• _YOUR INSTRUCTIONS_: Everything in the data below is left aside except the lines from the one containing "ring tip: (266, 401)" through the one containing "ring mcp: (697, 1107)"; repeat those exactly.

• _EXERCISE MATERIALS_:

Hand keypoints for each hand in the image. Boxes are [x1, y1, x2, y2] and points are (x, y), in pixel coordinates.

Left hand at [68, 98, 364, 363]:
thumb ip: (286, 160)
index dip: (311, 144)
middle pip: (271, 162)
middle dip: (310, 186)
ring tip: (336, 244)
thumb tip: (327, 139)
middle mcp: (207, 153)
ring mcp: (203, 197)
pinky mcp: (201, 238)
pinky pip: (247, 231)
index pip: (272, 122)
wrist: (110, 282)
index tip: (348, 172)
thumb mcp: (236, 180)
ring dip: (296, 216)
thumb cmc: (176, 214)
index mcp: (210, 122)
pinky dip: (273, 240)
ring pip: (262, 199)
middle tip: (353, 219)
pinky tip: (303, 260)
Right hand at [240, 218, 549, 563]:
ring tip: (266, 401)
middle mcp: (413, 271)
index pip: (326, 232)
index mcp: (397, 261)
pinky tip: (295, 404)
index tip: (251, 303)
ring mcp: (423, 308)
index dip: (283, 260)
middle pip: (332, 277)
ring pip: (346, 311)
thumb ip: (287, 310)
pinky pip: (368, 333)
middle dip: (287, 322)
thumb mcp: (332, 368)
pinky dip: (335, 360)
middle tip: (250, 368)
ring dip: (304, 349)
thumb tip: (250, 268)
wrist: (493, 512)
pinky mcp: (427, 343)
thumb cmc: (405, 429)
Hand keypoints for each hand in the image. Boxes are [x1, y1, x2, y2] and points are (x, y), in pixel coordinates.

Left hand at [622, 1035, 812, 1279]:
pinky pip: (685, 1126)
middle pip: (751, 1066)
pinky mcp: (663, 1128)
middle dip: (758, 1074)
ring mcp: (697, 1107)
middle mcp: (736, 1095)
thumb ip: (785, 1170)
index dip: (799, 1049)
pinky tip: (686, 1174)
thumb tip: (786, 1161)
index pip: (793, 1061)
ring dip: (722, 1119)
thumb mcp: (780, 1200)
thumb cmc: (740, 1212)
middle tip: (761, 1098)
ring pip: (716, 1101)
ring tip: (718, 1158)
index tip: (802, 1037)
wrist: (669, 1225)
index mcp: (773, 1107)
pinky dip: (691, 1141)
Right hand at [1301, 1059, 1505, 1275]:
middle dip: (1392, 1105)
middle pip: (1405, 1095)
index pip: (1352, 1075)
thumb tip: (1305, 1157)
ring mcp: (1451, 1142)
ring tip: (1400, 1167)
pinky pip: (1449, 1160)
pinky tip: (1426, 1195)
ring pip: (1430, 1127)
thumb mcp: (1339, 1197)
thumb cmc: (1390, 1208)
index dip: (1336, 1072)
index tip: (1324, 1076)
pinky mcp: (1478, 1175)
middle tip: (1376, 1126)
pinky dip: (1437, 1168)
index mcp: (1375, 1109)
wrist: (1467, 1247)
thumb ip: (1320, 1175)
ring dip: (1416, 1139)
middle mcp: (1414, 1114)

* * *

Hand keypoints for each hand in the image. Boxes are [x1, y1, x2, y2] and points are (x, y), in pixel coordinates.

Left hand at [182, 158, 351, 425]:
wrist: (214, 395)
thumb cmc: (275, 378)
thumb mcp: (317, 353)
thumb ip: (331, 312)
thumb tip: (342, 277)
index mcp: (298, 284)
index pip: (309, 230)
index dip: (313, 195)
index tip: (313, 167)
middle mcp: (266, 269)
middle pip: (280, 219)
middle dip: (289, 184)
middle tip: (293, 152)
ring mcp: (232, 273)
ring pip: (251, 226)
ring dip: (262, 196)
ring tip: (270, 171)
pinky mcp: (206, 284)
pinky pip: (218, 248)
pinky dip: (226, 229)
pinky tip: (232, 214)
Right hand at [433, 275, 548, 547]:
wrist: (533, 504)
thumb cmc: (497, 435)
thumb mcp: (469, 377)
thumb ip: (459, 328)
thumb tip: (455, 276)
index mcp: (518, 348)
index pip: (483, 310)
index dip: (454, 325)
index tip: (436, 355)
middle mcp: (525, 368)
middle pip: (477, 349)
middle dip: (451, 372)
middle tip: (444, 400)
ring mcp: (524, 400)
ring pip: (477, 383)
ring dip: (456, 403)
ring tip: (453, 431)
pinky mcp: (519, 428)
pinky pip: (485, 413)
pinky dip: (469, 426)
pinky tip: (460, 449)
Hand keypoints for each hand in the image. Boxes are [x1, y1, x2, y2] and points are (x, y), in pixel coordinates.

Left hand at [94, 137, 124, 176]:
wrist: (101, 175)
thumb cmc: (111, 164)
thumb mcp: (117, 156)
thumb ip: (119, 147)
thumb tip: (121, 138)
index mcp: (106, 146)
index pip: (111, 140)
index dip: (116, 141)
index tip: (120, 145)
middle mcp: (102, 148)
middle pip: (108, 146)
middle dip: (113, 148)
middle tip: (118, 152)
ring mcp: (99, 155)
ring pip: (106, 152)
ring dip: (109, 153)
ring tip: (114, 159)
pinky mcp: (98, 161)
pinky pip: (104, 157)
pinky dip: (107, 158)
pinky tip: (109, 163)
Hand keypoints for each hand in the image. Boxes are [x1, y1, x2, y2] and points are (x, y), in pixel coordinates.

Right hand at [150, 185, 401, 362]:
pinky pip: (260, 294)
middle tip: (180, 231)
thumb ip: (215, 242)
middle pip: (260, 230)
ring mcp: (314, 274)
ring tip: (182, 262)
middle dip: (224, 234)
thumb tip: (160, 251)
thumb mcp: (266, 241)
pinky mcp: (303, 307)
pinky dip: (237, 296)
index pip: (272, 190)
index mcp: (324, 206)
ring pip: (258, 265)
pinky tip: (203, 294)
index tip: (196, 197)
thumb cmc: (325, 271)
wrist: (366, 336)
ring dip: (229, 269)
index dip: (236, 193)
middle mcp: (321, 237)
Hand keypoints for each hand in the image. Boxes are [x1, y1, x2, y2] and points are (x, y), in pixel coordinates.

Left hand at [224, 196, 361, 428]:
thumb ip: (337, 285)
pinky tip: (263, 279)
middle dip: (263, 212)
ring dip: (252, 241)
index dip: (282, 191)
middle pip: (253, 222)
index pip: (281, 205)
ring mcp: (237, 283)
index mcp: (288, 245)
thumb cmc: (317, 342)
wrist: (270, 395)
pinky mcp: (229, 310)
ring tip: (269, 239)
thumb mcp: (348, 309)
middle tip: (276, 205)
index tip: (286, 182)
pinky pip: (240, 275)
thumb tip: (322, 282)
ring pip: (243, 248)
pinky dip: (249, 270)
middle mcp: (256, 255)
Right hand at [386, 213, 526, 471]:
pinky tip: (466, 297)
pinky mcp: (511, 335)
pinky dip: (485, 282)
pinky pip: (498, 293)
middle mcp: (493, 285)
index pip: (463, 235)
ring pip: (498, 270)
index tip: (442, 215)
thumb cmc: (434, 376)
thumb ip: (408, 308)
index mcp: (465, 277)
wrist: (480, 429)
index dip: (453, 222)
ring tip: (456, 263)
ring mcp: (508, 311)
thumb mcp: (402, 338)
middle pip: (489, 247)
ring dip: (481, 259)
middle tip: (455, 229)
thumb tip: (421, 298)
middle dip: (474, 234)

---

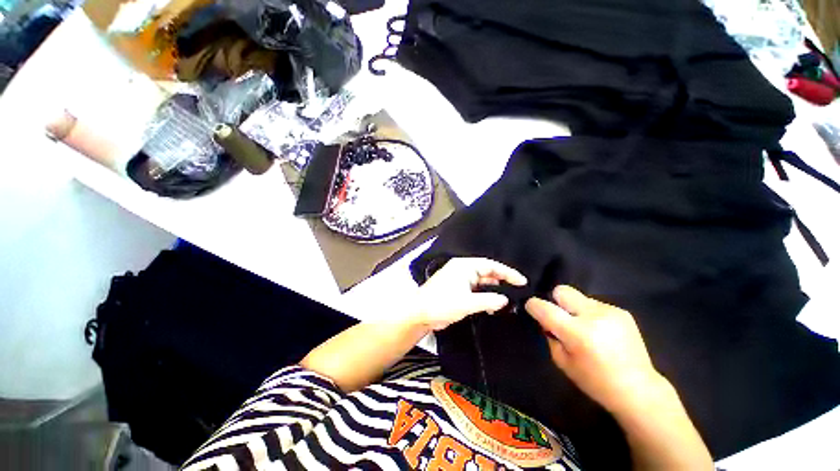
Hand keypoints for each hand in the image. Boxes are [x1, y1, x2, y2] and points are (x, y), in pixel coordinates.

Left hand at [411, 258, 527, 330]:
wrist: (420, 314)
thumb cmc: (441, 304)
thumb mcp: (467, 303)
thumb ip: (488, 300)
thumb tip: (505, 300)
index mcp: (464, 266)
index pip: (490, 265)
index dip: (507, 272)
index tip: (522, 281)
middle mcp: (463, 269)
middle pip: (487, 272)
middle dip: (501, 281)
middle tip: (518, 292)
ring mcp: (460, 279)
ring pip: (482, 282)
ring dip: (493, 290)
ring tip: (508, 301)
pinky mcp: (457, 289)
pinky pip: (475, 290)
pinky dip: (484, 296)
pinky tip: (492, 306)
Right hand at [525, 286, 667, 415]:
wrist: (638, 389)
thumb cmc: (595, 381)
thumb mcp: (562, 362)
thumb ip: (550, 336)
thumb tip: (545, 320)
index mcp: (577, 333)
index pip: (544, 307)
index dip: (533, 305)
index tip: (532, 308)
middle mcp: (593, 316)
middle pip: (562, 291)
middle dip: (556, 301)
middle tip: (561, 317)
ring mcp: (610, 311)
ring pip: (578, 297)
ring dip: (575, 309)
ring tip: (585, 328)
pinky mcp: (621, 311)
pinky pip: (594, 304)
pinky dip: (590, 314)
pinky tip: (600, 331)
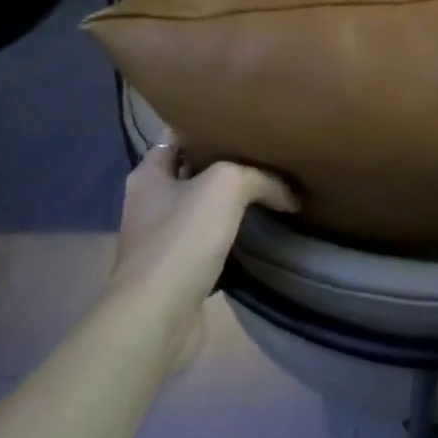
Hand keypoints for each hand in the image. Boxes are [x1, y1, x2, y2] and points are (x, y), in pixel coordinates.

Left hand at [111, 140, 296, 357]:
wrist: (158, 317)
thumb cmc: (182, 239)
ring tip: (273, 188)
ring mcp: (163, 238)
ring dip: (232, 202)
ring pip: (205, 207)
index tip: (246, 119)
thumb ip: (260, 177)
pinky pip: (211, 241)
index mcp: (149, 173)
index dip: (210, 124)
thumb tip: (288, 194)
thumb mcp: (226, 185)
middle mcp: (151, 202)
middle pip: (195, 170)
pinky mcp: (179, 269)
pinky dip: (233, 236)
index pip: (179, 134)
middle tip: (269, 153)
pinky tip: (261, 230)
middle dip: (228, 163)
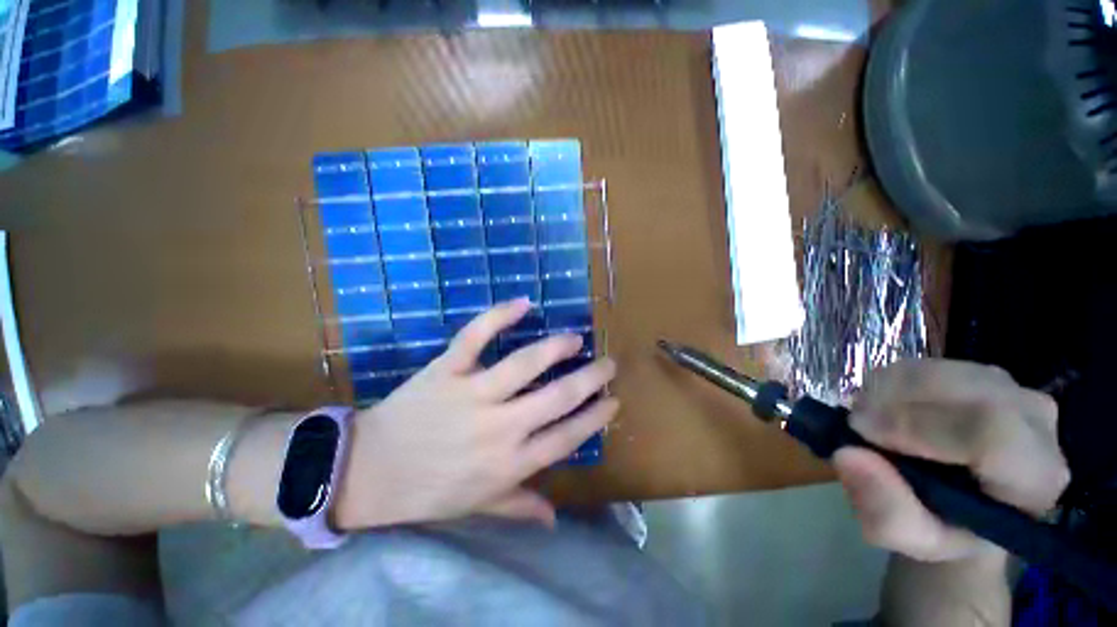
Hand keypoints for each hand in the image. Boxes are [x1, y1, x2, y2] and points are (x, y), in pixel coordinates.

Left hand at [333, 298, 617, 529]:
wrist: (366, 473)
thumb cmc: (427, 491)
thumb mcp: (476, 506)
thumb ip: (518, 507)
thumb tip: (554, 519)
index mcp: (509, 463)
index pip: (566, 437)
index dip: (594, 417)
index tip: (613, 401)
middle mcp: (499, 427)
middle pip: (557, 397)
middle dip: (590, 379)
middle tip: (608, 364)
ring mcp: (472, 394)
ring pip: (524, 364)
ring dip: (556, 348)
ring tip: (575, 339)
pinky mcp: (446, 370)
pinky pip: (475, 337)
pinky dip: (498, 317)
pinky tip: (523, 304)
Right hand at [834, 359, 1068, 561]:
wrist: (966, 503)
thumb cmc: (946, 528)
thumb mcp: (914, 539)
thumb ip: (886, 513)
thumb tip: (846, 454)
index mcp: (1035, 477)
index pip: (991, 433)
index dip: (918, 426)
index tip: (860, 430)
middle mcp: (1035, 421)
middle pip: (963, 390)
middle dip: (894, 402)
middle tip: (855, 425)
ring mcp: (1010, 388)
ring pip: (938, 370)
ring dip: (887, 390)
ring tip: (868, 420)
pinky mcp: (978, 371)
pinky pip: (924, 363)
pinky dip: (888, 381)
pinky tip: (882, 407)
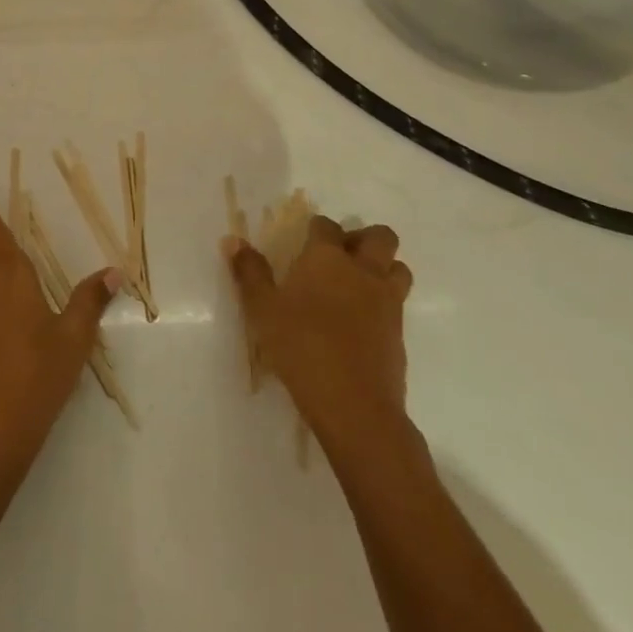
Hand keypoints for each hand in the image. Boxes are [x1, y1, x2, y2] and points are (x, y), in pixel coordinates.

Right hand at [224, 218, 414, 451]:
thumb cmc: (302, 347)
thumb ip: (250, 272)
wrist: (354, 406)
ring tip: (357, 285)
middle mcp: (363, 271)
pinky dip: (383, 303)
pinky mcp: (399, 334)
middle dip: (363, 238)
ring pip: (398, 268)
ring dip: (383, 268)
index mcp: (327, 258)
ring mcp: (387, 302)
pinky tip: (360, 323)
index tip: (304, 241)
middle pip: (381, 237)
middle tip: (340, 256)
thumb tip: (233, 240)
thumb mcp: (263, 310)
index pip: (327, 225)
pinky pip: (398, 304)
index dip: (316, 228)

• _SOLUTION_:
ring tip: (266, 401)
middle mcp: (413, 271)
index pip: (326, 232)
index mcp: (397, 261)
pinky tip: (295, 404)
index tip: (251, 303)
ring mcp: (423, 308)
index dip: (283, 260)
middle pip: (332, 277)
ring pip: (346, 311)
thumb ip: (287, 310)
pinky pip: (368, 333)
middle dip: (287, 322)
thumb mcp: (332, 368)
pinky dip: (335, 360)
middle tip: (250, 368)
ring dip: (304, 349)
thumb tip: (250, 268)
wrist: (493, 512)
pinky mcp: (427, 343)
thumb cmc: (405, 429)
Hand keypoints for each hand in the image. Boxes are [x1, y1, x2, y2] and points are (x, y), in pixel coordinates.

Left hand at [622, 1035, 812, 1279]:
pinky pip: (685, 1126)
middle pip: (751, 1066)
pinky mcp: (663, 1128)
middle dip: (758, 1074)
ring mcp: (697, 1107)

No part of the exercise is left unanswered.